### About this exercise
Copy each line from the entries that the word "down" appears in.

### Records to use
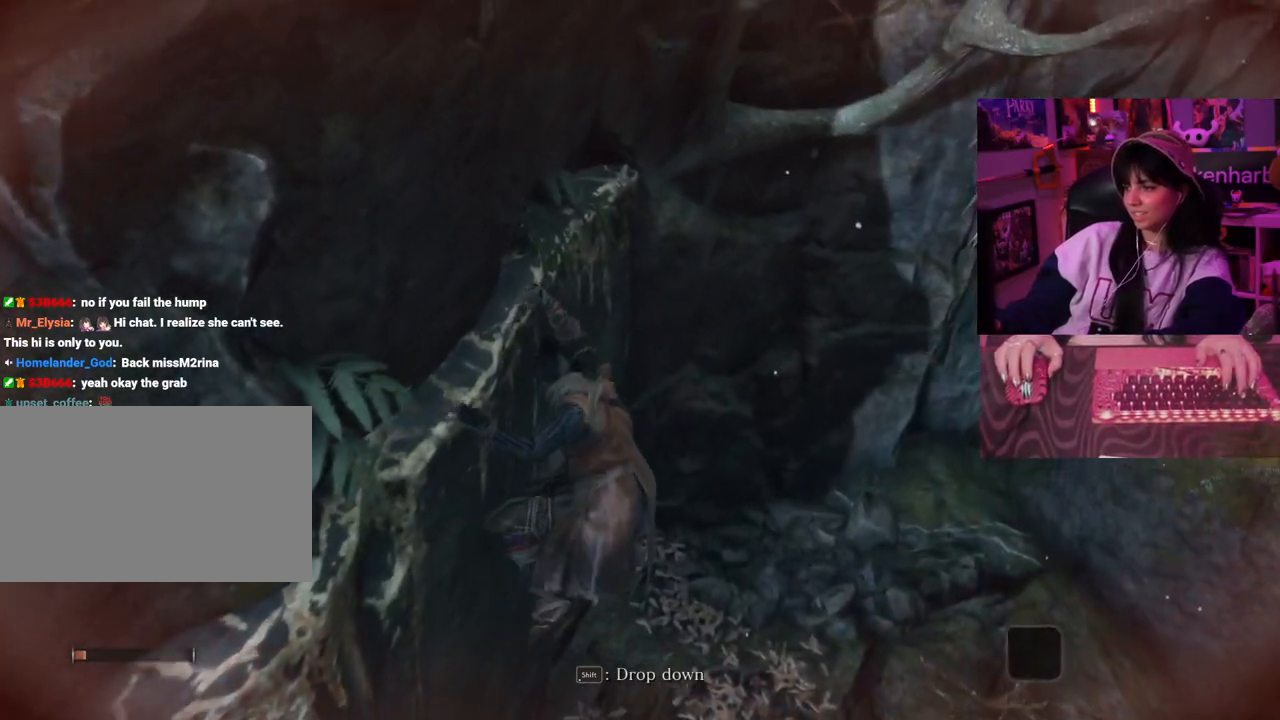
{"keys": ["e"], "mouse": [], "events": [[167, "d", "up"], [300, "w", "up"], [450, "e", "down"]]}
...
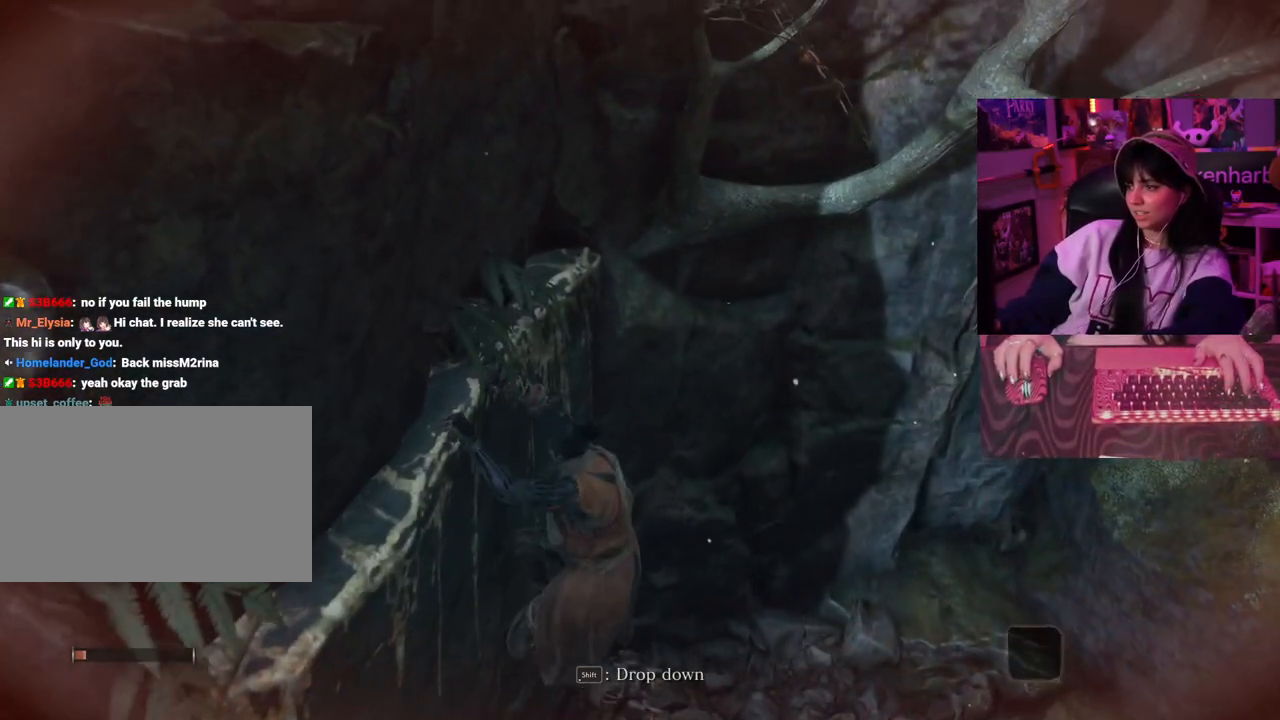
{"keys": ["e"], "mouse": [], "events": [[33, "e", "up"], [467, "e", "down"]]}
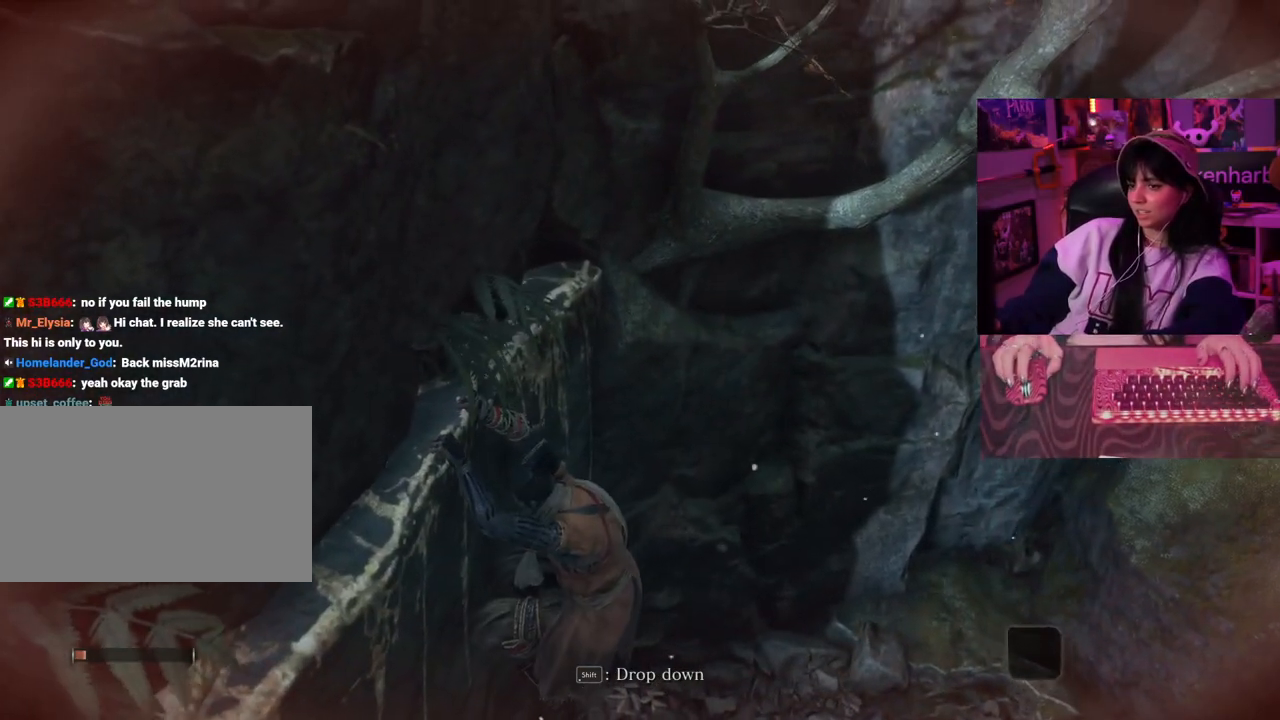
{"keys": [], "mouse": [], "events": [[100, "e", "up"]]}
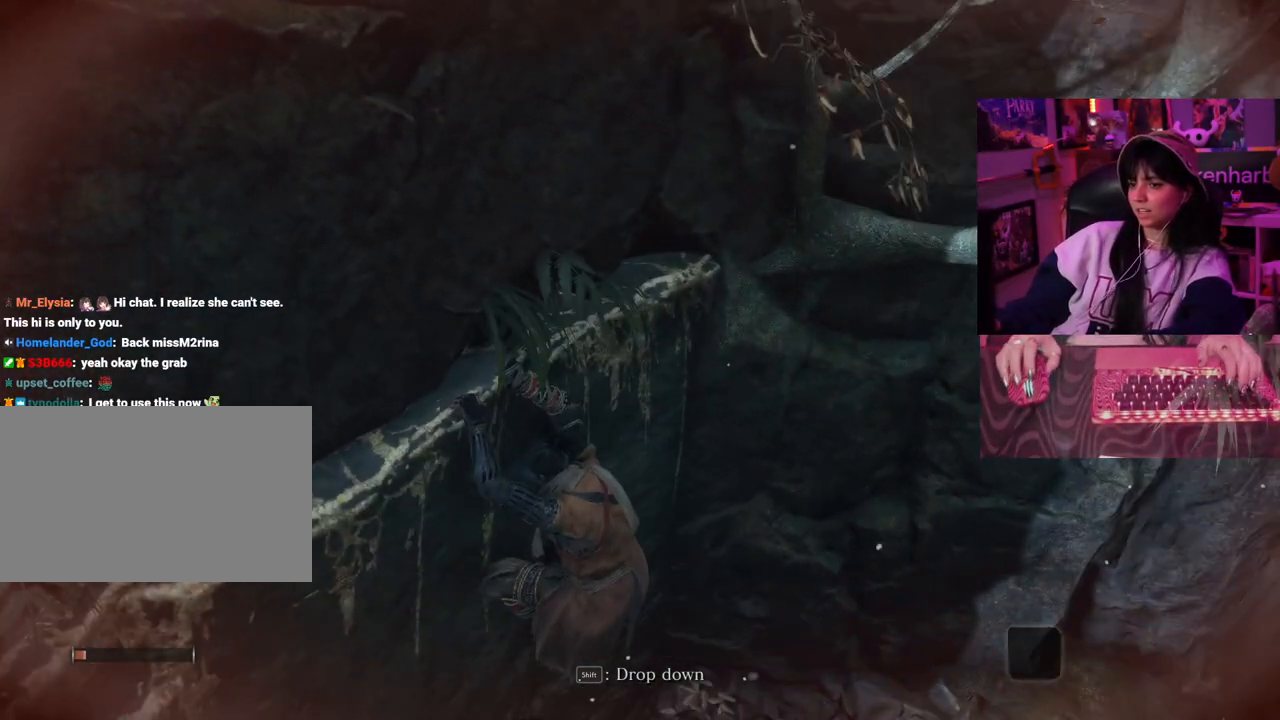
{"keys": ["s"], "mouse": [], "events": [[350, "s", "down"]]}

### Response
{"keys": ["e"], "mouse": [], "events": [[167, "d", "up"], [300, "w", "up"], [450, "e", "down"]]}
{"keys": ["e"], "mouse": [], "events": [[33, "e", "up"], [467, "e", "down"]]}
{"keys": ["s"], "mouse": [], "events": [[350, "s", "down"]]}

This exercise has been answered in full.